You can also use the MemoryStore directly, without the cache tiers:

import { MemoryStore } from '@betterdb/agent-memory';

const memory = new MemoryStore({ client, name: 'my_agent', embedFn });
await memory.ensureIndex();

MemoryStore API

  • ensureIndex() — create the {name}:mem:idx vector index if absent (idempotent). Resolves the vector dimension from embedFn.
  • remember(content, options?) — embed and store a memory; returns its id. Options: importance (0..1), tags, ttl (seconds), and scope (threadId, agentId, namespace).
  • recall(query, options?) — semantic search scoped by threadId/agentId/namespace/tags, ranked by a composite of similarity, recency (half-life decay), and importance. Returns MemoryHit[]. Recalled memories are reinforced (last-access + access-count bumped) unless reinforce: false.
  • forget(id) — delete a single memory by id.
  • forgetByScope(scope) — delete all memories matching a scope and/or tags.
  • consolidate(options) — summarize a set of memories (via a summarize callback) into one new memory and optionally delete the sources.

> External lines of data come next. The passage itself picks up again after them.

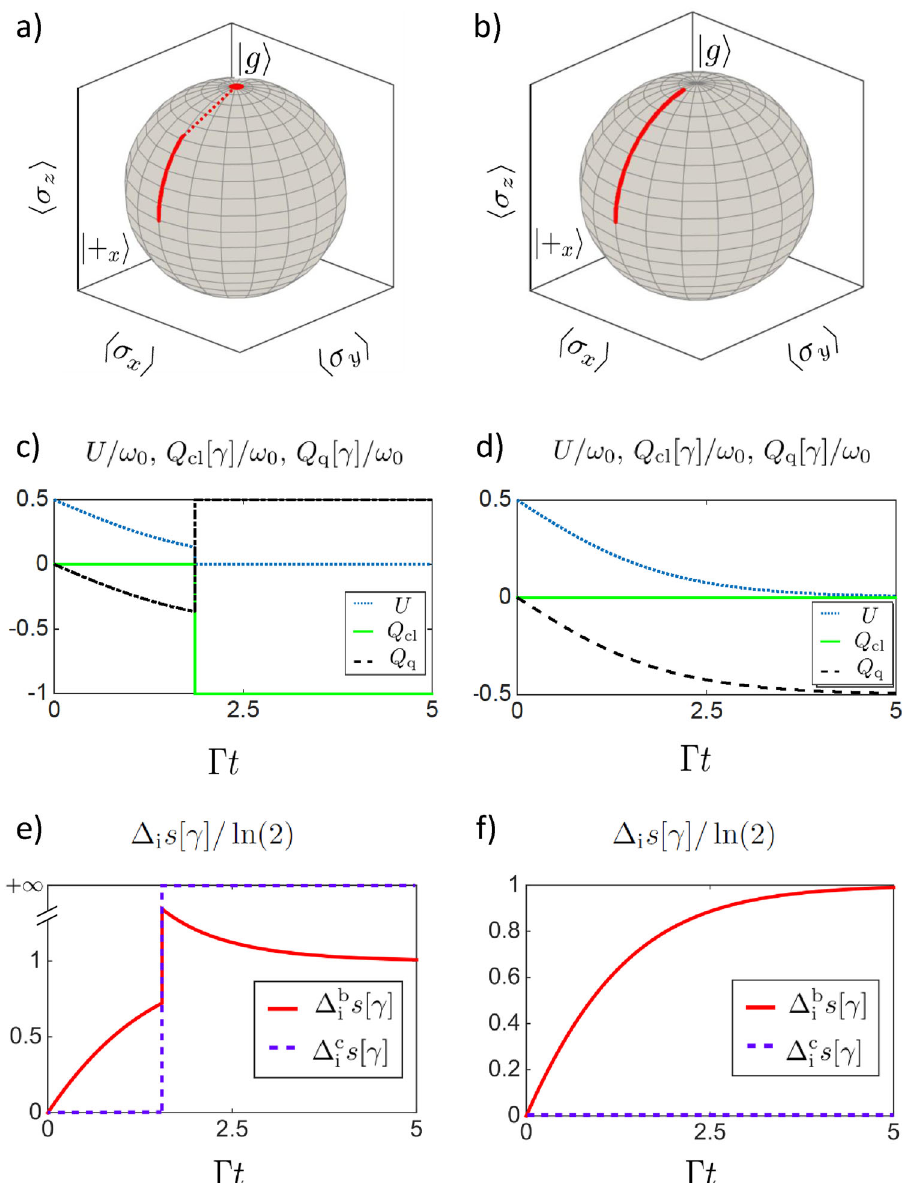
Fig. 3 Thermodynamics of spontaneous emission. A Qubit is prepared in the | + x 〉 state and coupled to a zero-temperature reservoir monitored with a photo-counter. a , b Quantum trajectories of the Qubit ’ s state in the Bloch sphere, in the case of a jump trajectory ( a ) and no- jump trajectory ( b ). c , d Internal energy, classical and quantum heat contributions in units of ω 0 as a function of time. We took (cid:1) h ¼ 1 . e , f two s ½ γ (cid:3) and Δ b s ½ γ (cid:3) , in unit of contributions to entropy production: Δ c i i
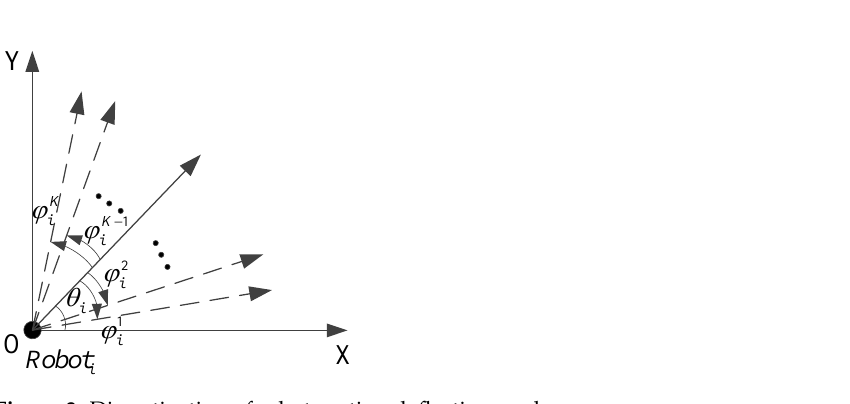
Figure 3. Discretization of robot motion deflection angle.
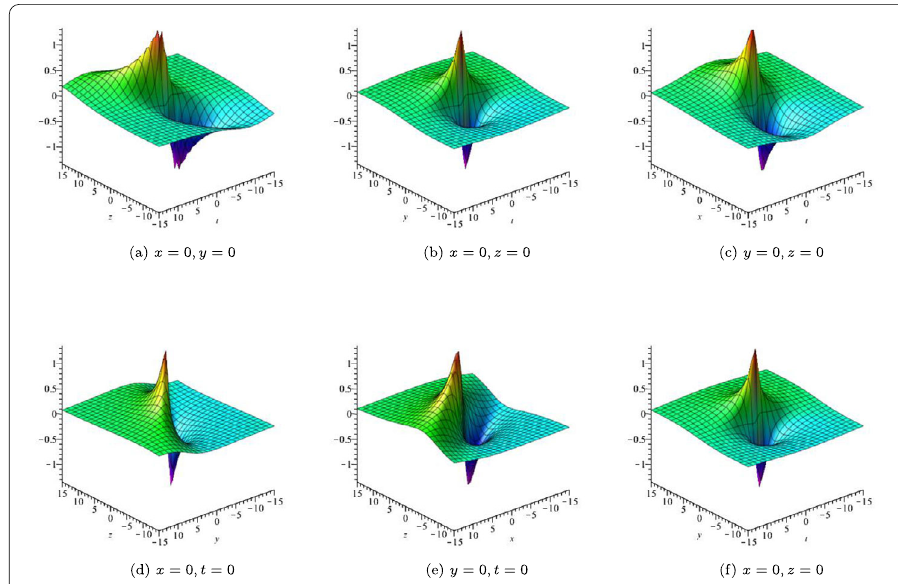
Figure 8 The lump solutions for Eq. (1.2) in different planes with parameters a 1 = 2, b 1 = 0, a 2 = b 2 =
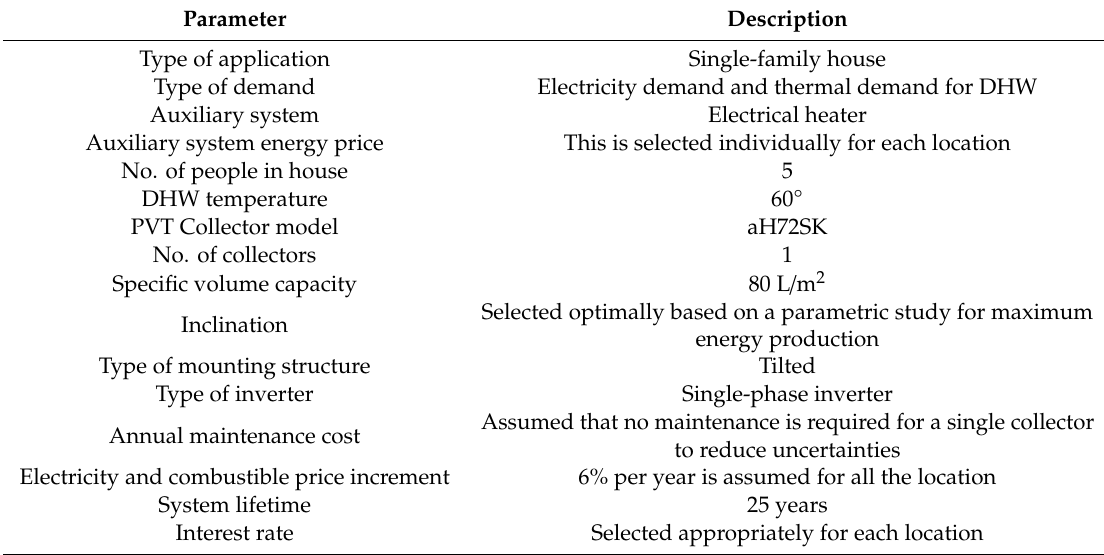
Table 3. Boundary conditions for the simulation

Select candidates by scope, tags, olderThanSeconds, or maxImportance.
  • consolidateFacts(options) — distill a set of memories into atomic, deduplicated facts and write each as its own memory, keeping the source memories (additive, so recall is preserved). You supply an extractFacts(items) LLM seam that returns Fact[] (subject, statement, optional date, optional tombstone); the store reconciles them by subject (newest date wins, tombstones drop a subject) and preserves each fact's date in its content. Reconciliation is stateful across runs: each fact memory persists its subject, so a later run loads the stored facts and reconciles against them — a re-run over unchanged sources rewrites nothing (idempotent), a newer statement supersedes (deletes) the prior fact memory, and a tombstone retracts it. The result reports created (ids written) and deleted (prior fact memories superseded or retracted). Off by default — construct the store with consolidation: true (or { enabled: true, factSource?, factImportance? }) to enable it, otherwise it throws. Select sources by scope, tags, olderThanSeconds, or maxImportance; prior fact memories are excluded from the source scan so a run never re-distills its own output.
  • currentConfig() / refreshConfig() — read the live recall/eviction tunables; with configRefresh enabled the store periodically re-reads them from {name}:__mem_config.
  • close() — stop the config-refresh timer and tear down discovery heartbeats.

Scoring & capacity

Recall ranks by compositeScore — a weighted blend of similarity, recency (true half-life decay), and importance. Defaults are tunable via MemoryStoreOptions (weights, halfLifeSeconds, defaultThreshold) or live via config refresh. Set maxItemsPerScope to cap memories per scope; over-capacity writes evict the lowest-scoring items (importance + recency).

recall only returns candidates whose cosine distance is within a threshold (default 0.25, i.e. similarity ≥ ~0.875) — tuned for real semantic embeddings, where a relevant memory lands well inside it. A weak or non-semantic embedFn can push every candidate past the threshold and yield no hits; raise it per call (recall(query, { threshold })) or globally (defaultThreshold) if that happens.

Observability

Set telemetry: { registry } to register Prometheus metrics (agent_memory_*: items, recall total/hits/empty/latency, embedding calls, evictions, consolidations) and OpenTelemetry spans for each operation. With discovery enabled (default in the facade), the store publishes a marker to the shared __betterdb:caches registry so Monitor can auto-discover it.